**THE TASK**
Copy all of the material below line for line, changing nothing.

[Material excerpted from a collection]
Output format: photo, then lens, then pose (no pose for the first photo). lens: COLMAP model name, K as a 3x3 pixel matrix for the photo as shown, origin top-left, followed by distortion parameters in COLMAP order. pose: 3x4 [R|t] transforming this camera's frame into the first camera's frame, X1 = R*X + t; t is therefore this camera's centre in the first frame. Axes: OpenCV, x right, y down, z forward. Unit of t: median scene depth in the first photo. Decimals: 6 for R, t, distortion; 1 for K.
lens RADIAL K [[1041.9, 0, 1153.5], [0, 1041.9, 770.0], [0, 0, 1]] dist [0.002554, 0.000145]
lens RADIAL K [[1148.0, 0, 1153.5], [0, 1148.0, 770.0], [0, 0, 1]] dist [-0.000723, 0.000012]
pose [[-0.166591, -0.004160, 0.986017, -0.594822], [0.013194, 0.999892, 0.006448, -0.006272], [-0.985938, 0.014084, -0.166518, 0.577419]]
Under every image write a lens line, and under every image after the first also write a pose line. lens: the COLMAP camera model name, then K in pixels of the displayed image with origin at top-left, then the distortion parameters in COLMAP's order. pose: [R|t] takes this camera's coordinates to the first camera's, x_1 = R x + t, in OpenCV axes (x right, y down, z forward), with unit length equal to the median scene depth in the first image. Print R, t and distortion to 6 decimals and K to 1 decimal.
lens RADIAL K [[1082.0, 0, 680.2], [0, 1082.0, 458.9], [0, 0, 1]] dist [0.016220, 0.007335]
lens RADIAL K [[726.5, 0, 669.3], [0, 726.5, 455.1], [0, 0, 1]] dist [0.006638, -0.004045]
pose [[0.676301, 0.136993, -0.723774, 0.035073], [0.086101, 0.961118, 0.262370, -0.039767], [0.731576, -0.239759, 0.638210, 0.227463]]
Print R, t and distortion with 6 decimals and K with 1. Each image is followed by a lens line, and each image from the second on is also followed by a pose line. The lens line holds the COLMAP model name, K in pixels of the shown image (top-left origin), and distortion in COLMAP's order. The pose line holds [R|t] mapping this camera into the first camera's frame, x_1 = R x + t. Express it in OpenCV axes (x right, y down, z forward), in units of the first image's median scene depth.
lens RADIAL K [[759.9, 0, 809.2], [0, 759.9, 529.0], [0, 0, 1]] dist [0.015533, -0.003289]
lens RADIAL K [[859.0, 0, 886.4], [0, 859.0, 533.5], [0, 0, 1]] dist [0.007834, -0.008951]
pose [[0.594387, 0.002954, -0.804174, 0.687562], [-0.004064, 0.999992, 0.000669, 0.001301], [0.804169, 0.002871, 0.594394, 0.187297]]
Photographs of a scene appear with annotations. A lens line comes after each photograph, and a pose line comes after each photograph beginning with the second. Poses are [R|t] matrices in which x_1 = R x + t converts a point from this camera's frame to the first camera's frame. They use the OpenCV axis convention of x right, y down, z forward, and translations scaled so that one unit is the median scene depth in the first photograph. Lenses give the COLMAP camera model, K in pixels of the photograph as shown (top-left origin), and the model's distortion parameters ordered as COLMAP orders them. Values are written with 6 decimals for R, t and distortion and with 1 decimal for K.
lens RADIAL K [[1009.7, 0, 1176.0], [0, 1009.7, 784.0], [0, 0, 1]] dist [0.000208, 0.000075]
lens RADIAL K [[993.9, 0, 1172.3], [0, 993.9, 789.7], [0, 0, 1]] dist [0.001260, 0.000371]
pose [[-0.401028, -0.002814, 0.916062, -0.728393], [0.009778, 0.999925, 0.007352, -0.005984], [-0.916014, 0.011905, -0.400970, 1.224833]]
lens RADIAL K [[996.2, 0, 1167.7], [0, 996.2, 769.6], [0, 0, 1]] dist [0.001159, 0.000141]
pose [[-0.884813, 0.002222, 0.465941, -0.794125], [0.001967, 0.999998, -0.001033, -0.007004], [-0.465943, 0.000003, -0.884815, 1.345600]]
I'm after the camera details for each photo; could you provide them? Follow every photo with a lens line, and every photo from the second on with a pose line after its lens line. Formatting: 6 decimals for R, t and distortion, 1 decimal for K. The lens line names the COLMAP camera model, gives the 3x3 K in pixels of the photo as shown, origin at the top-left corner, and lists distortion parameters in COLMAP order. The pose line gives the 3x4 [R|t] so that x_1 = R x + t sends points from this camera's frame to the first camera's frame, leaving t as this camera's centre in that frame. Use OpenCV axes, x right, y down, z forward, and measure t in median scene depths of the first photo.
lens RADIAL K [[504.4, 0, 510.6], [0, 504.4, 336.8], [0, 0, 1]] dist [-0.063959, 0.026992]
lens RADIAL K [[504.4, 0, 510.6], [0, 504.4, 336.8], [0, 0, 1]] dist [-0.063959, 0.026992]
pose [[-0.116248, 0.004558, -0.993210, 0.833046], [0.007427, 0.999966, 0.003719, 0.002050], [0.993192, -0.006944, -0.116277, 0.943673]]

**ANSWER SPACE**
Output format: photo, then lens, then pose (no pose for the first photo). lens: COLMAP model name, K as a 3x3 pixel matrix for the photo as shown, origin top-left, followed by distortion parameters in COLMAP order. pose: 3x4 [R|t] transforming this camera's frame into the first camera's frame, X1 = R*X + t; t is therefore this camera's centre in the first frame. Axes: OpenCV, x right, y down, z forward. Unit of t: median scene depth in the first photo. Decimals: 6 for R, t, distortion; 1 for K.
lens RADIAL K [[1041.9, 0, 1153.5], [0, 1041.9, 770.0], [0, 0, 1]] dist [0.002554, 0.000145]
lens RADIAL K [[1148.0, 0, 1153.5], [0, 1148.0, 770.0], [0, 0, 1]] dist [-0.000723, 0.000012]
pose [[-0.166591, -0.004160, 0.986017, -0.594822], [0.013194, 0.999892, 0.006448, -0.006272], [-0.985938, 0.014084, -0.166518, 0.577419]]
Under every image write a lens line, and under every image after the first also write a pose line. lens: the COLMAP camera model name, then K in pixels of the displayed image with origin at top-left, then the distortion parameters in COLMAP's order. pose: [R|t] takes this camera's coordinates to the first camera's, x_1 = R x + t, in OpenCV axes (x right, y down, z forward), with unit length equal to the median scene depth in the first image. Print R, t and distortion to 6 decimals and K to 1 decimal.
lens RADIAL K [[1082.0, 0, 680.2], [0, 1082.0, 458.9], [0, 0, 1]] dist [0.016220, 0.007335]
lens RADIAL K [[726.5, 0, 669.3], [0, 726.5, 455.1], [0, 0, 1]] dist [0.006638, -0.004045]
pose [[0.676301, 0.136993, -0.723774, 0.035073], [0.086101, 0.961118, 0.262370, -0.039767], [0.731576, -0.239759, 0.638210, 0.227463]]
Print R, t and distortion with 6 decimals and K with 1. Each image is followed by a lens line, and each image from the second on is also followed by a pose line. The lens line holds the COLMAP model name, K in pixels of the shown image (top-left origin), and distortion in COLMAP's order. The pose line holds [R|t] mapping this camera into the first camera's frame, x_1 = R x + t. Express it in OpenCV axes (x right, y down, z forward), in units of the first image's median scene depth.
lens RADIAL K [[759.9, 0, 809.2], [0, 759.9, 529.0], [0, 0, 1]] dist [0.015533, -0.003289]
lens RADIAL K [[859.0, 0, 886.4], [0, 859.0, 533.5], [0, 0, 1]] dist [0.007834, -0.008951]
pose [[0.594387, 0.002954, -0.804174, 0.687562], [-0.004064, 0.999992, 0.000669, 0.001301], [0.804169, 0.002871, 0.594394, 0.187297]]
Photographs of a scene appear with annotations. A lens line comes after each photograph, and a pose line comes after each photograph beginning with the second. Poses are [R|t] matrices in which x_1 = R x + t converts a point from this camera's frame to the first camera's frame. They use the OpenCV axis convention of x right, y down, z forward, and translations scaled so that one unit is the median scene depth in the first photograph. Lenses give the COLMAP camera model, K in pixels of the photograph as shown (top-left origin), and the model's distortion parameters ordered as COLMAP orders them. Values are written with 6 decimals for R, t and distortion and with 1 decimal for K.
lens RADIAL K [[1009.7, 0, 1176.0], [0, 1009.7, 784.0], [0, 0, 1]] dist [0.000208, 0.000075]
lens RADIAL K [[993.9, 0, 1172.3], [0, 993.9, 789.7], [0, 0, 1]] dist [0.001260, 0.000371]
pose [[-0.401028, -0.002814, 0.916062, -0.728393], [0.009778, 0.999925, 0.007352, -0.005984], [-0.916014, 0.011905, -0.400970, 1.224833]]
lens RADIAL K [[996.2, 0, 1167.7], [0, 996.2, 769.6], [0, 0, 1]] dist [0.001159, 0.000141]
pose [[-0.884813, 0.002222, 0.465941, -0.794125], [0.001967, 0.999998, -0.001033, -0.007004], [-0.465943, 0.000003, -0.884815, 1.345600]]
I'm after the camera details for each photo; could you provide them? Follow every photo with a lens line, and every photo from the second on with a pose line after its lens line. Formatting: 6 decimals for R, t and distortion, 1 decimal for K. The lens line names the COLMAP camera model, gives the 3x3 K in pixels of the photo as shown, origin at the top-left corner, and lists distortion parameters in COLMAP order. The pose line gives the 3x4 [R|t] so that x_1 = R x + t sends points from this camera's frame to the first camera's frame, leaving t as this camera's centre in that frame. Use OpenCV axes, x right, y down, z forward, and measure t in median scene depths of the first photo.
lens RADIAL K [[504.4, 0, 510.6], [0, 504.4, 336.8], [0, 0, 1]] dist [-0.063959, 0.026992]
lens RADIAL K [[504.4, 0, 510.6], [0, 504.4, 336.8], [0, 0, 1]] dist [-0.063959, 0.026992]
pose [[-0.116248, 0.004558, -0.993210, 0.833046], [0.007427, 0.999966, 0.003719, 0.002050], [0.993192, -0.006944, -0.116277, 0.943673]]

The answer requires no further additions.